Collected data
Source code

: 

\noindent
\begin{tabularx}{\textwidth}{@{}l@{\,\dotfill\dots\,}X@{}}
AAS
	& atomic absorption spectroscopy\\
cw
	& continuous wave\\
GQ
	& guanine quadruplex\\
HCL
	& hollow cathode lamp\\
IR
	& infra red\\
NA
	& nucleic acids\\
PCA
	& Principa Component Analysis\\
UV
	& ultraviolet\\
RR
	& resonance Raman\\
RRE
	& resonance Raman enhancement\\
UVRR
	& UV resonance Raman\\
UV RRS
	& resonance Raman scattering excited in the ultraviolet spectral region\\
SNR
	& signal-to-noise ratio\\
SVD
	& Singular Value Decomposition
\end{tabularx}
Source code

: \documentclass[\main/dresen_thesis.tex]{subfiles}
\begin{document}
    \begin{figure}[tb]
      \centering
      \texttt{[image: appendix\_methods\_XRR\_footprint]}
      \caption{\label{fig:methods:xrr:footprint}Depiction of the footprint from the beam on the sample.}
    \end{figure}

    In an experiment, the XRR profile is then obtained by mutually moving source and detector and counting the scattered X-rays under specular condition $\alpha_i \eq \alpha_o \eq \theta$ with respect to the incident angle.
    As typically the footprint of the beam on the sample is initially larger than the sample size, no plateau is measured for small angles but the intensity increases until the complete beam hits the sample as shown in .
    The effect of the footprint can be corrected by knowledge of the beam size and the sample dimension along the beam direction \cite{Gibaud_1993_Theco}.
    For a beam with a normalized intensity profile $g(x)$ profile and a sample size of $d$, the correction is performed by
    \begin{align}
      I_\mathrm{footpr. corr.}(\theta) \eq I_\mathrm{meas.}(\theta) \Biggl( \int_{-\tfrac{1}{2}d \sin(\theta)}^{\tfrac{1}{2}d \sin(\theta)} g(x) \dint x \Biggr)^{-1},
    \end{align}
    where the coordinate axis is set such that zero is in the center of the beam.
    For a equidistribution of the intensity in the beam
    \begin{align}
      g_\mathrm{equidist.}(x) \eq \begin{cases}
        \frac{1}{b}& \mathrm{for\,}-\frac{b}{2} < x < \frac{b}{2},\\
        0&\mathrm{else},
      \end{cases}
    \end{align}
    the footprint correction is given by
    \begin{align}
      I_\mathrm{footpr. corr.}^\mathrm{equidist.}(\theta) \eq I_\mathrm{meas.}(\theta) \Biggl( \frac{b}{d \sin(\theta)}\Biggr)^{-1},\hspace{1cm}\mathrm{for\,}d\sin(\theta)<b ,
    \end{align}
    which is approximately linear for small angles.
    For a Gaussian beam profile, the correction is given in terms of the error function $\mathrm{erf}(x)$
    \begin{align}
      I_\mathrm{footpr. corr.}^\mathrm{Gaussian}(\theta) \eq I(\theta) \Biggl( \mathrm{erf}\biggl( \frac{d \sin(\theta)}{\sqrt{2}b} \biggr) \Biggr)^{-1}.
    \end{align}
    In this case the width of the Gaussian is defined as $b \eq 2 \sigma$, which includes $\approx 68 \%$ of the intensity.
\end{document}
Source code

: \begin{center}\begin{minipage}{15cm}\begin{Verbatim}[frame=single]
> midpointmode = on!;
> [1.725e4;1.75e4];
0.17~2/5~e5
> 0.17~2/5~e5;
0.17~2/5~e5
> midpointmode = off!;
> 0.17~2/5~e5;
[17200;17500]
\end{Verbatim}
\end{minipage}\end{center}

## EXERCISE GOAL
All of the data is to be written out again, word for word.

## EXPECTED ANSWER
Source code

: 

\noindent
\begin{tabularx}{\textwidth}{@{}l@{\,\dotfill\dots\,}X@{}}
AAS
	& atomic absorption spectroscopy\\
cw
	& continuous wave\\
GQ
	& guanine quadruplex\\
HCL
	& hollow cathode lamp\\
IR
	& infra red\\
NA
	& nucleic acids\\
PCA
	& Principa Component Analysis\\
UV
	& ultraviolet\\
RR
	& resonance Raman\\
RRE
	& resonance Raman enhancement\\
UVRR
	& UV resonance Raman\\
UV RRS
	& resonance Raman scattering excited in the ultraviolet spectral region\\
SNR
	& signal-to-noise ratio\\
SVD
	& Singular Value Decomposition
\end{tabularx}
Source code

: \documentclass[\main/dresen_thesis.tex]{subfiles}
\begin{document}
    \begin{figure}[tb]
      \centering
      \texttt{[image: appendix\_methods\_XRR\_footprint]}
      \caption{\label{fig:methods:xrr:footprint}Depiction of the footprint from the beam on the sample.}
    \end{figure}

    In an experiment, the XRR profile is then obtained by mutually moving source and detector and counting the scattered X-rays under specular condition $\alpha_i \eq \alpha_o \eq \theta$ with respect to the incident angle.
    As typically the footprint of the beam on the sample is initially larger than the sample size, no plateau is measured for small angles but the intensity increases until the complete beam hits the sample as shown in .
    The effect of the footprint can be corrected by knowledge of the beam size and the sample dimension along the beam direction \cite{Gibaud_1993_Theco}.
    For a beam with a normalized intensity profile $g(x)$ profile and a sample size of $d$, the correction is performed by
    \begin{align}
      I_\mathrm{footpr. corr.}(\theta) \eq I_\mathrm{meas.}(\theta) \Biggl( \int_{-\tfrac{1}{2}d \sin(\theta)}^{\tfrac{1}{2}d \sin(\theta)} g(x) \dint x \Biggr)^{-1},
    \end{align}
    where the coordinate axis is set such that zero is in the center of the beam.
    For a equidistribution of the intensity in the beam
    \begin{align}
      g_\mathrm{equidist.}(x) \eq \begin{cases}
        \frac{1}{b}& \mathrm{for\,}-\frac{b}{2} < x < \frac{b}{2},\\
        0&\mathrm{else},
      \end{cases}
    \end{align}
    the footprint correction is given by
    \begin{align}
      I_\mathrm{footpr. corr.}^\mathrm{equidist.}(\theta) \eq I_\mathrm{meas.}(\theta) \Biggl( \frac{b}{d \sin(\theta)}\Biggr)^{-1},\hspace{1cm}\mathrm{for\,}d\sin(\theta)<b ,
    \end{align}
    which is approximately linear for small angles.
    For a Gaussian beam profile, the correction is given in terms of the error function $\mathrm{erf}(x)$
    \begin{align}
      I_\mathrm{footpr. corr.}^\mathrm{Gaussian}(\theta) \eq I(\theta) \Biggl( \mathrm{erf}\biggl( \frac{d \sin(\theta)}{\sqrt{2}b} \biggr) \Biggr)^{-1}.
    \end{align}
    In this case the width of the Gaussian is defined as $b \eq 2 \sigma$, which includes $\approx 68 \%$ of the intensity.
\end{document}
Source code

: \begin{center}\begin{minipage}{15cm}\begin{Verbatim}[frame=single]
> midpointmode = on!;
> [1.725e4;1.75e4];
0.17~2/5~e5
> 0.17~2/5~e5;
0.17~2/5~e5
> midpointmode = off!;
> 0.17~2/5~e5;
[17200;17500]
\end{Verbatim}
\end{minipage}\end{center}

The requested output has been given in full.